Thank you for your reply! We also ended up trying that actually ourselves and it did work!

I don't want to open a new thread for the following, and I believe I have fixed them myself, but 2 more issues with using a control file generated by ControlFileGenerator. When I used the control file, it gave this error:

.rror: value of const-rate should be CONST, FIXED, or VAR, got CONST '.ror: value of find-finetunes should be TRUE or FALSE, got 'TRUE Found 2 errors when parsing GENERAL-INFO in control file testX.

In the control file these 2 lines it doesn't like are as below:

            find-finetunes          TRUE
            locus-mut-rate          CONST

So, probably an issue regarding an empty character more or a newline character less or the order of the lines, I couldn't get to the bottom of that. I used the ControlFileGenerator in Windows 7 and I copied the control file it generated directly to my unix environment without opening it in Windows (I mean the file was not edited anywhere afterwards). So I used the GENERAL-INFO part from the example sample-control-file.ctl after editing for my case.

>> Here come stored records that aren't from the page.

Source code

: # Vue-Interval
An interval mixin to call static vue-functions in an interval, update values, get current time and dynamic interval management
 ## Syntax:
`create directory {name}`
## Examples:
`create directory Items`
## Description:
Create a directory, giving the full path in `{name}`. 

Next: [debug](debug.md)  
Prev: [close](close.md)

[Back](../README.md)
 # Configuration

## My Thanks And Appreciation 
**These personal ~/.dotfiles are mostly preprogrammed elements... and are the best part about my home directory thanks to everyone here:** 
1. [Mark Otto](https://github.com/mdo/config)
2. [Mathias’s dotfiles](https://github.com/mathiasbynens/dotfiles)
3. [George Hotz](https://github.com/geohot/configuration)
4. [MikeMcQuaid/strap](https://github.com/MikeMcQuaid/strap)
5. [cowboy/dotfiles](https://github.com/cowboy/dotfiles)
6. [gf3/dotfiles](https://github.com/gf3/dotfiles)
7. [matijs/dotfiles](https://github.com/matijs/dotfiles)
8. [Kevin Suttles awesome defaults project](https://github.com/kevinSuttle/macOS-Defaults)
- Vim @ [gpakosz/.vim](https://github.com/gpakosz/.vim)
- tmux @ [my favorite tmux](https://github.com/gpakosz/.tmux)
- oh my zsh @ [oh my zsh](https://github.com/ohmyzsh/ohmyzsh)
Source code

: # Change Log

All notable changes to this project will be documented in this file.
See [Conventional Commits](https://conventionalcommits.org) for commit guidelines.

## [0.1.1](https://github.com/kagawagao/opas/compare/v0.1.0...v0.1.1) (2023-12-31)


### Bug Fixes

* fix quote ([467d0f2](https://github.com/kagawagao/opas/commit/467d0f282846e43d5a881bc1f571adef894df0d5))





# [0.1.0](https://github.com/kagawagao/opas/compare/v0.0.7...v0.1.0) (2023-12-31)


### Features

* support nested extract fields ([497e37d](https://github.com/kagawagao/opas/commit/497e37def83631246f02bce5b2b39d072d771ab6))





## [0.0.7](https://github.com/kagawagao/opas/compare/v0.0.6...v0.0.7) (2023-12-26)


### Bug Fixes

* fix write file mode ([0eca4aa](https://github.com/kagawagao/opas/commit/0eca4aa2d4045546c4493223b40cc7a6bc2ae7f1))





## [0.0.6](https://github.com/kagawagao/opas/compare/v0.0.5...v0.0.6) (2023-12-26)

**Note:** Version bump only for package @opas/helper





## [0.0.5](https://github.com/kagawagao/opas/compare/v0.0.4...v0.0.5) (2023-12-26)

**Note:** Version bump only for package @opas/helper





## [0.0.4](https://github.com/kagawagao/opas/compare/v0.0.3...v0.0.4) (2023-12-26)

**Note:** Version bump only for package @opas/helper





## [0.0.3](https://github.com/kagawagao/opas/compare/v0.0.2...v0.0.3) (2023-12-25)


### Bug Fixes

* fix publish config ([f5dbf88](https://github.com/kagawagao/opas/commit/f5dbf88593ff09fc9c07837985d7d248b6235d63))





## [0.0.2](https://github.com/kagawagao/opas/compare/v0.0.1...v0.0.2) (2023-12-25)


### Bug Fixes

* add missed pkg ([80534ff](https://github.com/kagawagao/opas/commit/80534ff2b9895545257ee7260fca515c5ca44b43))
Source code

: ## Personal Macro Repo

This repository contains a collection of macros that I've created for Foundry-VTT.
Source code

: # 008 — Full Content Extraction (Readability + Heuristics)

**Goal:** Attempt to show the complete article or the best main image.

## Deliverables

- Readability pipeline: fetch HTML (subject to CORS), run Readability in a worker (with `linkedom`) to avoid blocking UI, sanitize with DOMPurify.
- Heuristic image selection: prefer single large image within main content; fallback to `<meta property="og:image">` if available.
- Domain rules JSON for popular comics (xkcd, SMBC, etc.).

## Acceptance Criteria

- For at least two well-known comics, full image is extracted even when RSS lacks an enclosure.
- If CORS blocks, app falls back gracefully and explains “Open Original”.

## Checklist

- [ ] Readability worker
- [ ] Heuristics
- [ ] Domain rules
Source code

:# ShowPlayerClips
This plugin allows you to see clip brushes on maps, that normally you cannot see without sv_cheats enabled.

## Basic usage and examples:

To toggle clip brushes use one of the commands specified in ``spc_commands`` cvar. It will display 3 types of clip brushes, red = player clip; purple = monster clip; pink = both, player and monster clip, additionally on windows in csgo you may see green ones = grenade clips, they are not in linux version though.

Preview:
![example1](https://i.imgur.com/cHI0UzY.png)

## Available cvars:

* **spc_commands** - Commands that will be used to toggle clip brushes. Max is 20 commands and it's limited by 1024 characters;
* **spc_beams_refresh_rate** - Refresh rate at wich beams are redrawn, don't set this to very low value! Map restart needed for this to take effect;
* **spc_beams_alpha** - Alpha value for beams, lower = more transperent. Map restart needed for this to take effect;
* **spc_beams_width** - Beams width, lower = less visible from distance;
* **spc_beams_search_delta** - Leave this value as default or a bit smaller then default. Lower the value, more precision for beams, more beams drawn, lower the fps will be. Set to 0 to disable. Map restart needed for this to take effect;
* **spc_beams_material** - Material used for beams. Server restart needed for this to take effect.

And the next error was this:

Error: uneven terms in sample line for pop 1. Error: expecting to see 2 samples in pop 1, but was able to read only 3. Error: uneven terms in sample line for pop 2. Error: expecting to see 2 samples in pop 2, but was able to read only 3. Error: uneven terms in sample line for pop 3. Error: expecting to see 2 samples in pop 3, but was able to read only 3. Error: uneven terms in sample line for pop 4. Error: expecting to see 2 samples in pop 4, but was able to read only 3. Error: uneven terms in sample line for pop 5. Error: expecting to see 2 samples in pop 5, but was able to read only 3. Error: uneven terms in sample line for pop 6. Segmentation fault

I compared the control file generated by ControlFileGenerator with the example control file and noticed that the generated one had either a space or a tab after the "d" for each samples line of each population. Here is an example:

            POP-START
                            name            Norway
                            samples         Norway d 
            POP-END

Here it is not so informative, but after "Norway d" there is a space that Gphocs thinks it is a third sample and gives an error. I deleted those for each sample and it worked.

Best..

gphocs-dev commented 5 years ago

All of these errors appear to stem from the fact that you're generating the control file on Windows (in the Control File Generator) and then using it on a Linux machine. When you transfer text files between Windows and Linux you have to use a special converter to switch the newline characters (e.g. dos2unix). Because the newline characters are differernt, G-PhoCS cannot successfully read the last token of every line.